=== ASSIGNMENT ===
Could you repeat the listing exactly, leaving out the pictures?
(DATASET EXCERPTS)
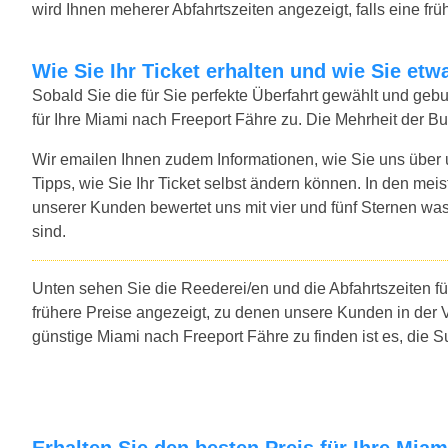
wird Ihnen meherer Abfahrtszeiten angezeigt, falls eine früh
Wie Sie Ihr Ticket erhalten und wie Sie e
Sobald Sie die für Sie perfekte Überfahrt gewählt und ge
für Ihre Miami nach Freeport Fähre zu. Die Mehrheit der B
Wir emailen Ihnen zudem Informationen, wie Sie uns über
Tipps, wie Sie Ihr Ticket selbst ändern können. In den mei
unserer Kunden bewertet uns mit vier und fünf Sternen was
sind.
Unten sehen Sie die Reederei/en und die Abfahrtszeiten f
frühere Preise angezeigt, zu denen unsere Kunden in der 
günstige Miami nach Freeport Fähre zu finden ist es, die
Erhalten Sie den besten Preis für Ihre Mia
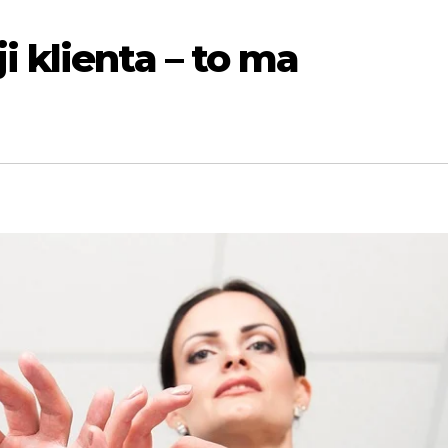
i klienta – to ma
(End DATASET EXCERPTS)
=== EXERCISE RESULT ===
wird Ihnen meherer Abfahrtszeiten angezeigt, falls eine früh
Wie Sie Ihr Ticket erhalten und wie Sie e
Sobald Sie die für Sie perfekte Überfahrt gewählt und ge
für Ihre Miami nach Freeport Fähre zu. Die Mehrheit der B
Wir emailen Ihnen zudem Informationen, wie Sie uns über
Tipps, wie Sie Ihr Ticket selbst ändern können. In den mei
unserer Kunden bewertet uns mit vier und fünf Sternen was
sind.
Unten sehen Sie die Reederei/en und die Abfahrtszeiten f
frühere Preise angezeigt, zu denen unsere Kunden in der 
günstige Miami nach Freeport Fähre zu finden ist es, die
Erhalten Sie den besten Preis für Ihre Mia
i klienta – to ma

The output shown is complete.